Я лишь открыла рот, не зная, как реагировать на очевидный резонанс:

– А как же ты это называешь?

– Я называю это восхищением.

– Думаешь, так выглядит восхищение?

– А как оно ДОЛЖНО выглядеть, по-твоему?

– Не знаю…

– И никто не знает. Могут лишь предполагать и ссылаться на полюбившиеся примеры. Но чужие примеры мне не интересны. МОЁ восхищение выглядит именно так.

Я смотрела на него и думала, как же такое умозаключение родилось в голове у несовершеннолетнего парня? Я сидела на нем сверху и чувствовала его член, упирающийся прямо в меня, видела блеск в глазах, замечала, как он облизывает губы, глядя на меня, словно голодная псина. Он хочет меня. Хочет, но не трогает. Даже у меня все мысли были только о том, как бы стянуть с него джинсы, и если бы я до жути не боялась его, уже давно бы это сделала. Меня сдерживает страх, а что сдерживает его?

Тут он притянул меня к себе и перевернул. Я оказалась внизу, он наверху. Глядя мне в глаза, он прошептал:

– Я обожаю женщин, люблю их и восхищаюсь ими. Я преклоняюсь перед ними. Я не знаю ни одной твари на земле, что была бы прекраснее женщины. Именно поэтому ты здесь, Кукла.

Он поднялся и сел напротив меня. Пока я поднималась вслед за ним, он вытащил из стопки одежды подвязку для чулок.

– Я ничего не понимаю, – сказала я.

Он надел её на меня, застегнул и сказал:

– Я объяснил тебе, почему здесь нет людей моложе двадцати четырех.

– Да, но я не поняла и этого. Что значит «гибкий» человек и какое это имеет отношение к… к нам с тобой?

– Само собой речь не о физическом параметре. Речь о психике. До этого возраста, плюс – минус год, человек еще способен быстро приспосабливаться к внешним условиям, и чем он моложе, тем быстрее происходит процесс перестроения. Понимаешь?

Я молча мотала головой, глядя на то, как он достает чулок в огромную пошлую клетку и натягивает на мою левую ногу.

– Это значит, что будь на твоем месте шестнадцатилетняя девчонка, она бы уже выбралась отсюда, и даже мне пришлось бы потрудиться, чтобы опередить её. И не факт, что я бы успел. И знаешь, что самое интересное?

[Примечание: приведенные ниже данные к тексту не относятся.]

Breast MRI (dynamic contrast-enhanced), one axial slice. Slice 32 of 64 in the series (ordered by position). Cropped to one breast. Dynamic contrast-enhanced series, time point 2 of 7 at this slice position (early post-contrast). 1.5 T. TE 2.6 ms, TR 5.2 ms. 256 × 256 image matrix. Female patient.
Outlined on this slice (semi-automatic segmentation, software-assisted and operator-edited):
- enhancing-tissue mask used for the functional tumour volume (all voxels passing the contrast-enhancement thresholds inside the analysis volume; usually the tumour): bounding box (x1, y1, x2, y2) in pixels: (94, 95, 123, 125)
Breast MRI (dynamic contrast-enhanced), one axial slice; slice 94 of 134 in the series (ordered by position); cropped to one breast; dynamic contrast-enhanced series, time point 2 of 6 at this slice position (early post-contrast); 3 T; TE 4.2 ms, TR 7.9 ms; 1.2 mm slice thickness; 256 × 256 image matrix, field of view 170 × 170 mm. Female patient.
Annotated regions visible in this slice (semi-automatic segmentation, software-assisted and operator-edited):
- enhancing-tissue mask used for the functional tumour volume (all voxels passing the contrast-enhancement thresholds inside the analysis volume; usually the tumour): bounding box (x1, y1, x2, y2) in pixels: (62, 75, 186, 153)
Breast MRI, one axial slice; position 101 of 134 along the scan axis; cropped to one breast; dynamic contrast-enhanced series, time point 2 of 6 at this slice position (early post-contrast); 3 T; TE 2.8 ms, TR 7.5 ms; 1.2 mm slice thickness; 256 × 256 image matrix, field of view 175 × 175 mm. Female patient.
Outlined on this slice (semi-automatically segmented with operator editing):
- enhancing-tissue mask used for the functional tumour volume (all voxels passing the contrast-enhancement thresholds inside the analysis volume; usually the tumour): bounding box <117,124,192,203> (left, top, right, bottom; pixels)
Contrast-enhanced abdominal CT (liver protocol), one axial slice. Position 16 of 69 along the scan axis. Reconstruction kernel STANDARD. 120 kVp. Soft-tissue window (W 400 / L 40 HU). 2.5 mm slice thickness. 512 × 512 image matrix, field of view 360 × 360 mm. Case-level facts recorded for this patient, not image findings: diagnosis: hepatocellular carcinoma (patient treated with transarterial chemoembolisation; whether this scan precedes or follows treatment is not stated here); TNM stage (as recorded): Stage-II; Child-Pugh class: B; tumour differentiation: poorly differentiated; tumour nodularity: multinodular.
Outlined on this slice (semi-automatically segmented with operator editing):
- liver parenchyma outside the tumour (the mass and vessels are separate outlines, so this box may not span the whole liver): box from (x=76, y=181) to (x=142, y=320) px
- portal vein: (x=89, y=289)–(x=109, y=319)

Я снова отрицательно мотнула головой.

– Что она сделала бы это на одних инстинктах. Мозгов там нет, и в таком возрасте не должно быть, но чутьем молодые угадывают даже стороны света, не говоря уже о том, чтобы найти выход из лабиринта, – он посмотрел мне в глаза и добавил. – Они гибкие. Их головы не забиты чушью и дрянью, их мозги не сгнили, их тела быстры и проворны. И они, как ни странно, боятся гораздо меньше взрослых.

– И как же вы это выяснили?

– Опытным путем, – сказал он, застегивая зажимы чулка. Он потянулся за вторым.

– И сколько же времени вам понадобилось, чтобы понять эту простую истину?

– Непростительно много. Но не суть. Суть в том, что когда мы начали запускать сюда взрослых, мы открыли поразительный побочный эффект от «Сказки». И это гораздо круче обезболивающего под давлением.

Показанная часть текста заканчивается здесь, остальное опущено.